Hmm. This suggests they haven’t read — or at any rate understood — the lessons Michael Lewis’s Moneyball: The Art of Winning an Unfair Game has to offer them.

(1) Emerging baseball players are experienced playing actual baseball, with years of public data about the minutiae of their performance. Law grads haven’t advised on deals or prosecuted cases. They have taken exams, and what data there is, is de minimis: grades.

(2) Lateral hires do have experience, but there is no publicly available data about their performance. Their employers may have lots of data in the form of time records, but they don’t share it.

(3) The nature of data for baseball are homogeneous, bounded, complete and suitable for statistical analysis. Baseball is a zero-sum, complete, defined game. Players have defined roles. You can model and correlate player inputs to game outcomes.

(4) You can't do that for legal practice. Every “game” is a complex adaptive system. There is no guaranteed outcome. There may be no outcome. The outcome may be completely unexpected.

(5) The “Moneyball strategy” was to mine that performance data to extract *counterintuitive* insights — that, for example, your “homer” rate, or foot-speed, is far less important than your unglamorous “get to first base” rate.

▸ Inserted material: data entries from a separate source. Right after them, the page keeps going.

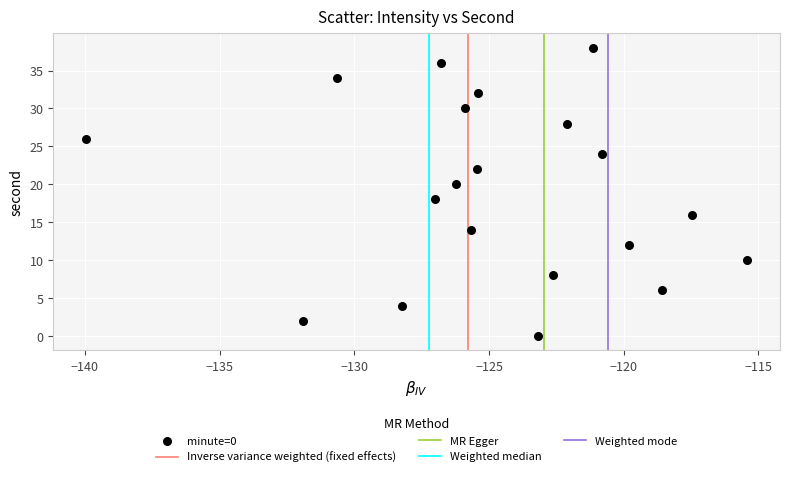

What is the range of Y values (max minus min)?

38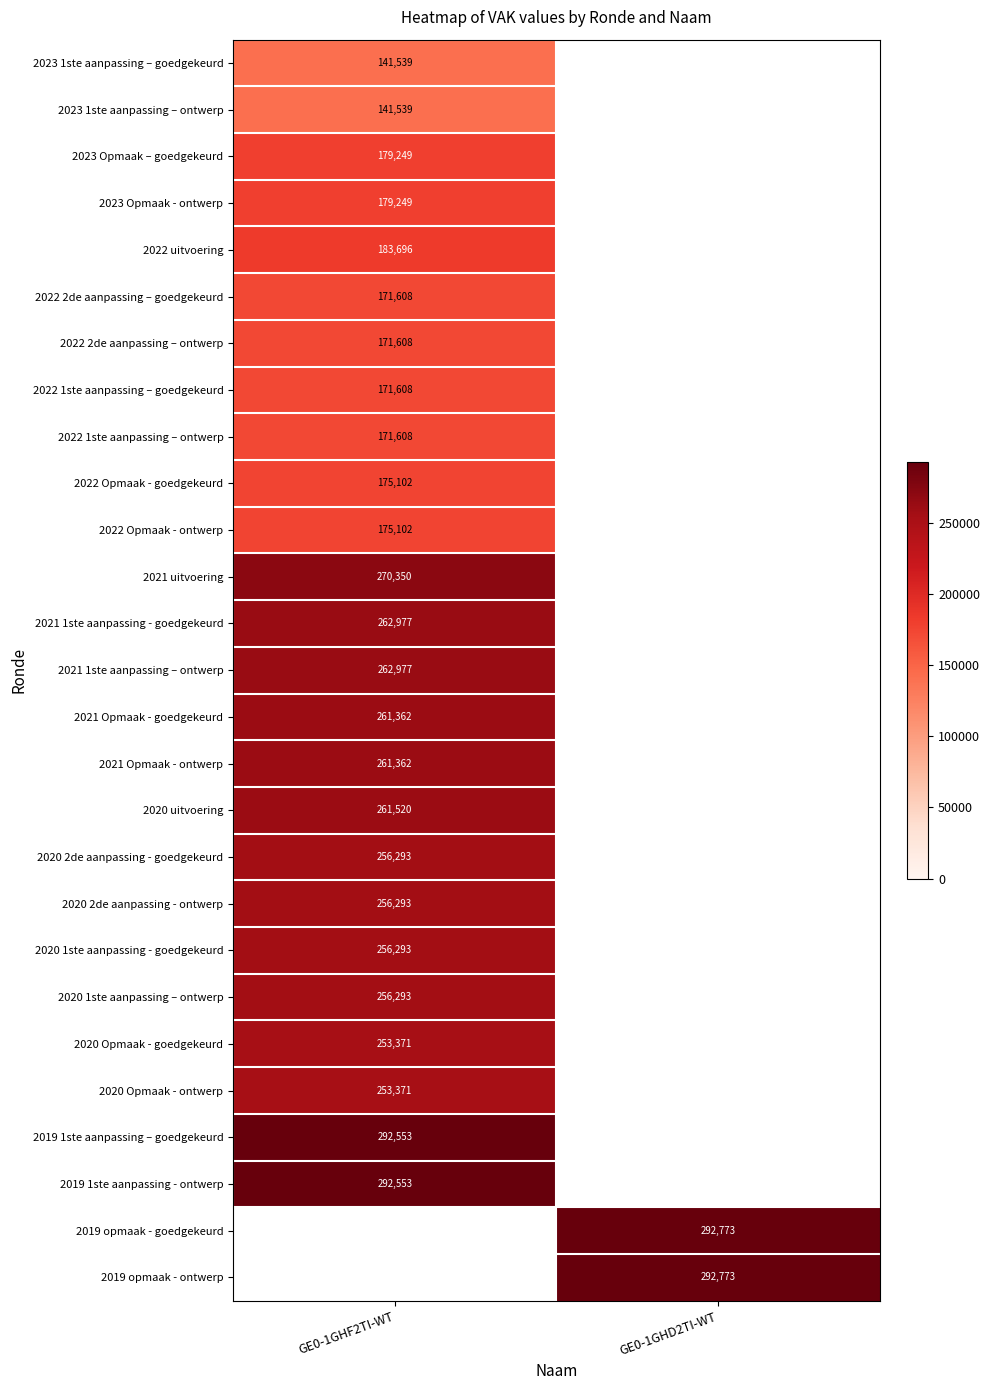

The 2020 2de aanpassing - goedgekeurd series shows 256293 at GE0-1GHF2TI-WT. True or false?

True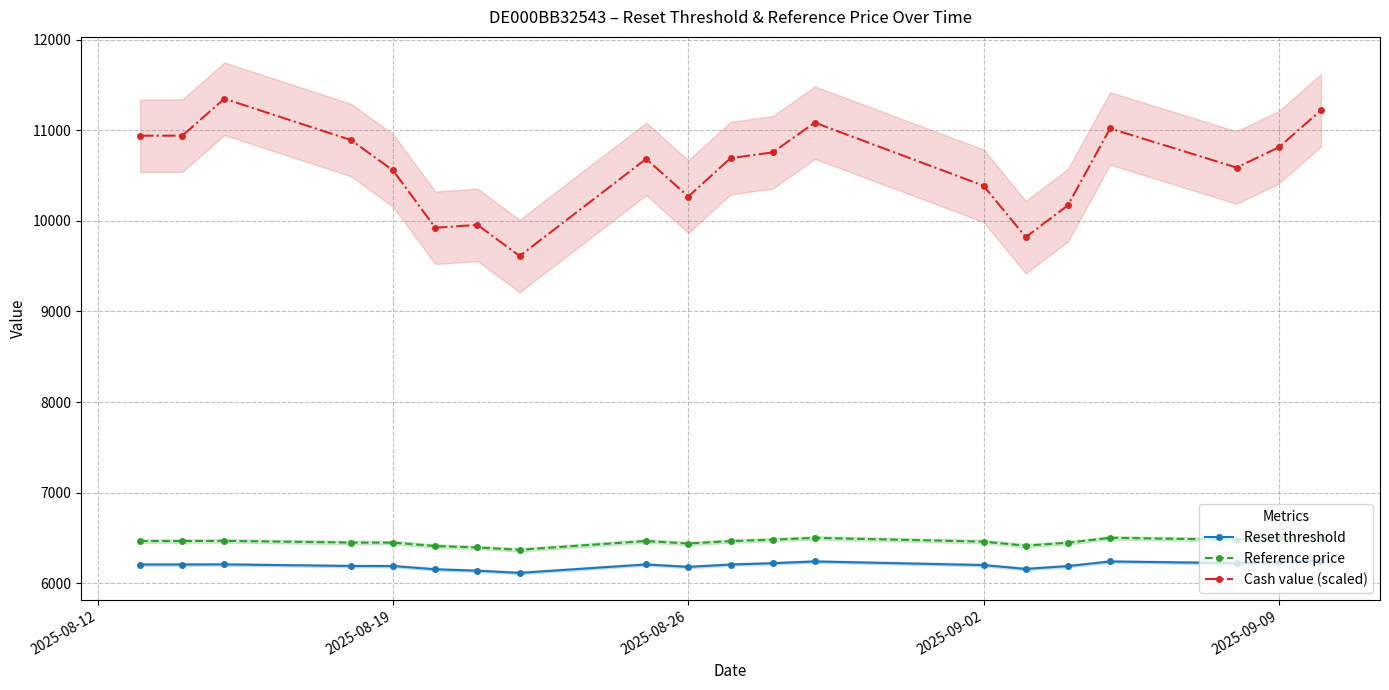

True or false: Reference price has more than 2 points higher than both neighbors.

True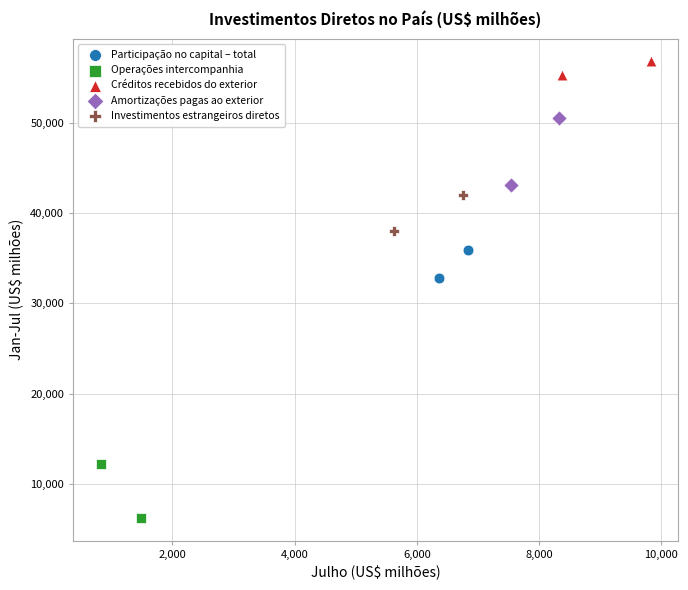

Which series contains the lowest Y value?

Operações intercompanhia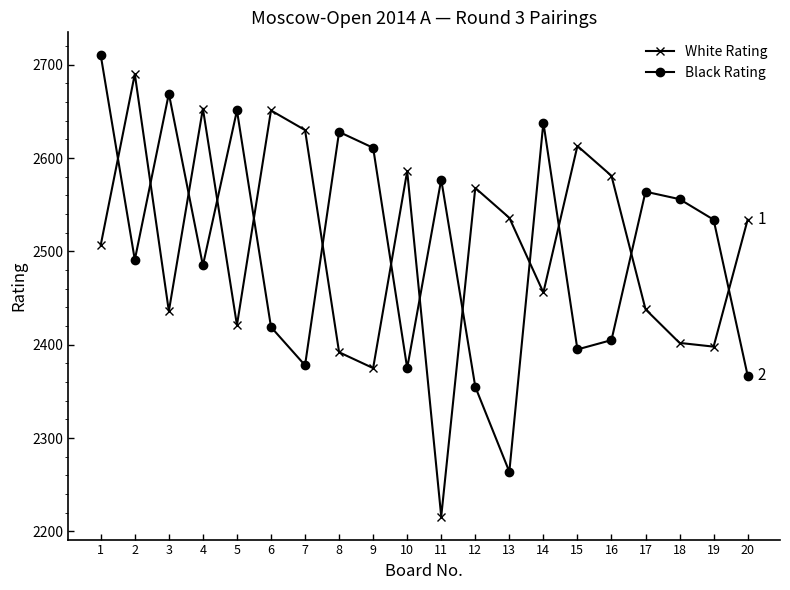

Which series changed the most between 8 and 14?

White Rating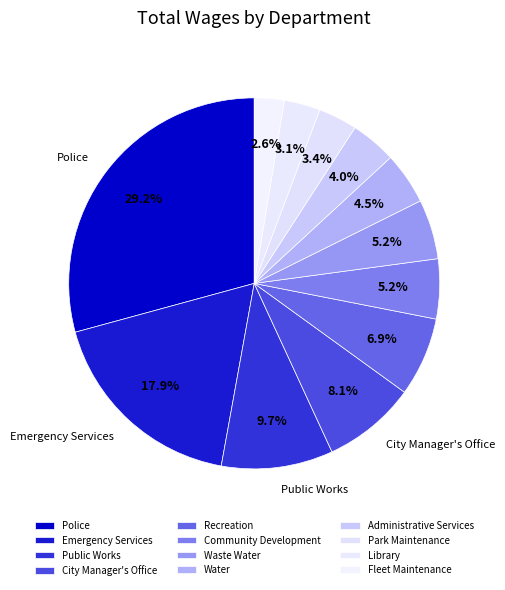

Which has a higher value, Police or Fleet Maintenance?

Police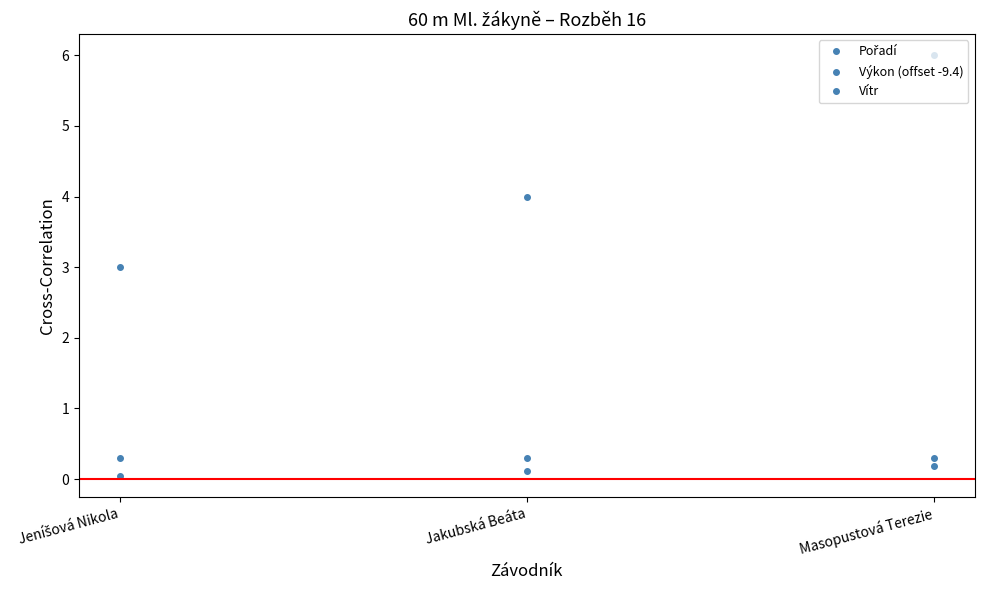

How many lines are shown in the chart?

3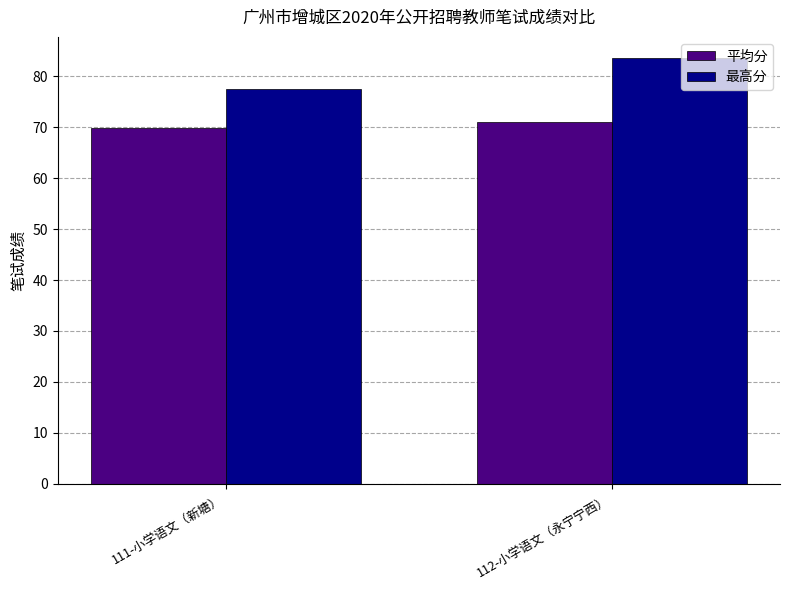

Which series has the largest total across all categories?

最高分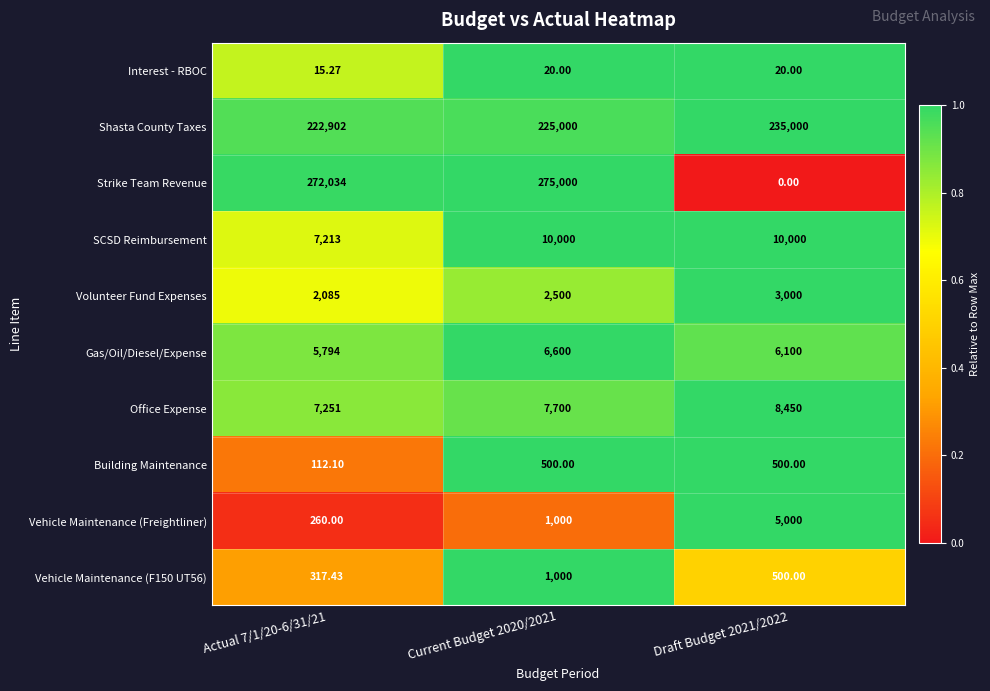

Which series changed the most between Actual 7/1/20-6/31/21 and Current Budget 2020/2021?

Strike Team Revenue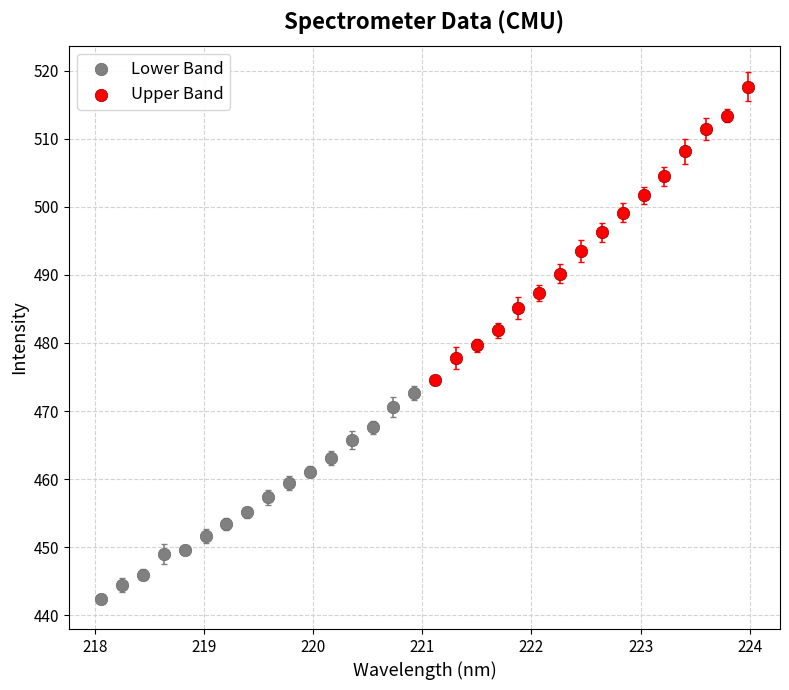

Which series reaches the minimum Y coordinate?

Lower Band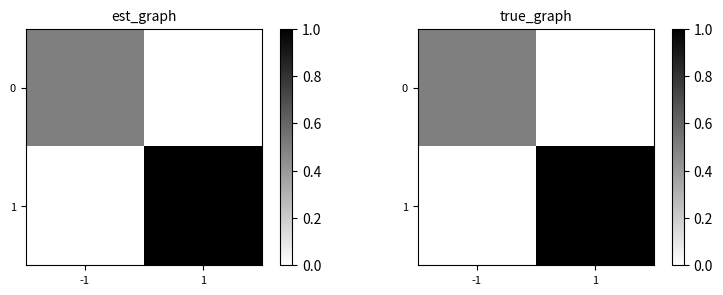

The value of 0 at 1 is -0.3. True or false?

False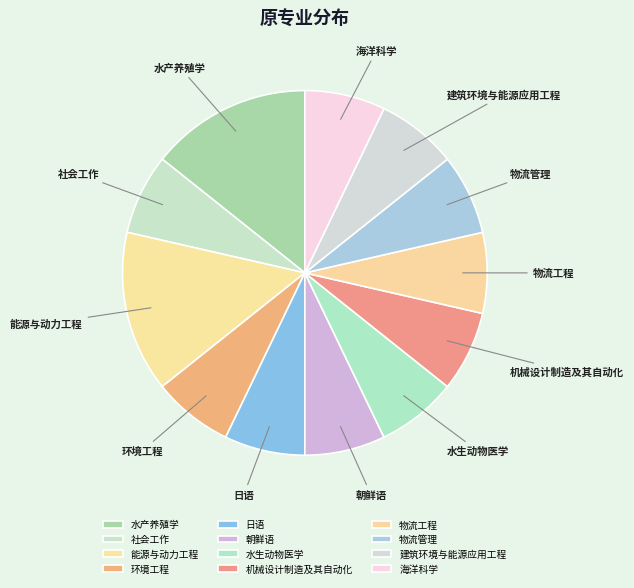

What is the ratio of the value at 海洋科学 to the value at 建筑环境与能源应用工程?

1.0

(6) But what even are the performance data that law firms would be looking at to run a “Moneyball strategy”? What are the game outcomes, and what performance inputs can be correlated with them? Number of 6 minute units put down to conference calls? Drafting security waterfalls?

What law firms really care about recoverable time: the proportion of a fee-earner’s chargeable time they actually manage to charge clients with. This is not new — law firms have always done this — and it is not a “Moneyball strategy”.

One hardly needs sophisticated data analytics to conclude “the top university graduates don’t make the best private practice lawyers”. Given how different the disciplines are, it should require data analysis to conclude anything else.